- ABOUT THIS EXERCISE -
Rewrite the passage on traders' hormones between "So, while this" and "asset management business.", inclusive, putting "fund managers" in place of "portfolio managers".

At a recent event hosted by the CFA Society of Toronto, I had the pleasure to listen to Dr. John Coates, a former trader who now is a neuroscience researcher at Cambridge University in the UK.
His area of expertise is applying academic rigor in the area of physiology to determine how humans and in particular traders respond to risk. John's research was really focused on high frequency traders or prop traders. He was able to determine that testosterone (yes, the hormone) levels had a quantifiable impact on a trader's profit and loss each day. The theory was basically that high testosterone equates to profits and low testosterone means you get fired. This is interesting as we know that most trading floors are staffed by young men, who naturally have more testosterone coursing through their veins. So, yes, the stereotypical image of a young, aggressive and over confident trader who is making tons of money is realistic. The analogy here is to the famous Hollywood movie, Wall Street, staring Charlie Sheen and Michael Douglas (you know the Greed is Good tag line). For fans of this movie, we see that the young Charlie Sheen (with high levels of testosterone) outwits his mentor the older (lower levels of testosterone) Michael Douglas aka Gecko. Our astute researcher, John Coates could have easily predicted this outcome based on his research.
But, what is more interesting is that accompanying high levels of testosterone is also another hormone called cortisol. This is released by the body when under stress (i.e. when you need to prepare for flight or fight type of situations). Traders have very stressful jobs and so they typically have high levels of cortisol. We learn from Coates that regardless of a trader's profits or losses that they still have lots cortisol in their blood. The unfortunate fact is that a person under constant stress becomes very unhealthy and thus why we see a lot of traders quit or retire after fairly short tenures.
Back to risk, I was also able to learn that when a trader is making a lot of profit, they become over confident and perhaps blind to the actual amount of risk that they are exposing their book and their employer too. This is why we see the big blow ups like the JP Morgan Whale trader and Jerome Kerval of Soc Gen lose billions of dollars. These guys (and the scandals are mostly caused by guys) just did not think that they could go wrong and that they had outsmarted Mr. Market. The flip side to this is that we see that traders who have more losing periods actually lose this confidence and become risk adverse. This means that until the trader gets back into a winning mode that they are actually not going to be too effective at their jobs.
So, while this research is directed towards traders, I can't help make the connection to portfolio managers (PM). At StatPro, we don't often deal with the trading teams directly but we spend a lot of time with the performance measurement, risk and portfolio management teams. As the research has its origins in physiology and neuroscience, it is not a stretch to apply the same thinking to the asset management business.

- SUPPLIED ENTRIES -
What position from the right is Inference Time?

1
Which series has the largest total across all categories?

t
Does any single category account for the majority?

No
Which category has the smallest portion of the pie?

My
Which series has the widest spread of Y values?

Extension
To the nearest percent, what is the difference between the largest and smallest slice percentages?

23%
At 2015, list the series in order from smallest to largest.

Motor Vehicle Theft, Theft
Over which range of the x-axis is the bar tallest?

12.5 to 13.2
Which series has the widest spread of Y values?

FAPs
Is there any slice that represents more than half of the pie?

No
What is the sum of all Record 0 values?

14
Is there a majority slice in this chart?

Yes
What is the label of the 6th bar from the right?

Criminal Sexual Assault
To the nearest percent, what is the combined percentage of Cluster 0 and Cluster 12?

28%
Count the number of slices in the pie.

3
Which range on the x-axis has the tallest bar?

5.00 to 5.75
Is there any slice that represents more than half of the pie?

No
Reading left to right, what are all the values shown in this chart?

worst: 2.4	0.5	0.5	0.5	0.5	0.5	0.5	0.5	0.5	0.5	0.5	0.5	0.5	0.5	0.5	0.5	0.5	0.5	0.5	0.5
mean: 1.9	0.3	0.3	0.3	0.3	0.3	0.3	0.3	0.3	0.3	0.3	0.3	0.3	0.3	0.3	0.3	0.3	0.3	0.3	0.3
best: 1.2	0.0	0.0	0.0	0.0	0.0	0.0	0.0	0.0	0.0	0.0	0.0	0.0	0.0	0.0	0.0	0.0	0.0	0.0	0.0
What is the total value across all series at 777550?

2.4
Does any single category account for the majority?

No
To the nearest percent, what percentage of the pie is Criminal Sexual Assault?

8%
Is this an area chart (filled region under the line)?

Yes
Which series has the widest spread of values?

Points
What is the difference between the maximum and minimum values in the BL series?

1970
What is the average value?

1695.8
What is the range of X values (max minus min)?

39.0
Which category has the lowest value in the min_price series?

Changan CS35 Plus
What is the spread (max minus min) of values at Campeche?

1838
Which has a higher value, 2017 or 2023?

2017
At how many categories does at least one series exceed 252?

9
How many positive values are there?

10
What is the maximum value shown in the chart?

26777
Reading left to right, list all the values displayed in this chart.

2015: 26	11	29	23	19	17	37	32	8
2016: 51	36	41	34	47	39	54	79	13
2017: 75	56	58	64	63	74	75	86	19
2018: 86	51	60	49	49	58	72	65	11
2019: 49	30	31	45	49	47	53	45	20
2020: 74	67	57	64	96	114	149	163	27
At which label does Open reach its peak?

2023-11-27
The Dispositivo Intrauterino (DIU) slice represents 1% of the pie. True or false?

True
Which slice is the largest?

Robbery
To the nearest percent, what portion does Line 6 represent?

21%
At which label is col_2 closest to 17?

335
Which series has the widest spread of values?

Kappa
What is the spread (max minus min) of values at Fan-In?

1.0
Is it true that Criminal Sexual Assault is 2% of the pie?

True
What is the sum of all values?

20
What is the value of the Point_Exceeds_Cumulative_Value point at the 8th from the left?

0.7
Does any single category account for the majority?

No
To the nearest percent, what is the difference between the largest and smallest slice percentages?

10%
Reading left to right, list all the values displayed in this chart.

- TASK ANSWER -
So, while this research is directed towards traders, I can't help make the connection to fund managers (PM). At StatPro, we don't often deal with the trading teams directly but we spend a lot of time with the performance measurement, risk and portfolio management teams. As the research has its origins in physiology and neuroscience, it is not a stretch to apply the same thinking to the asset management business.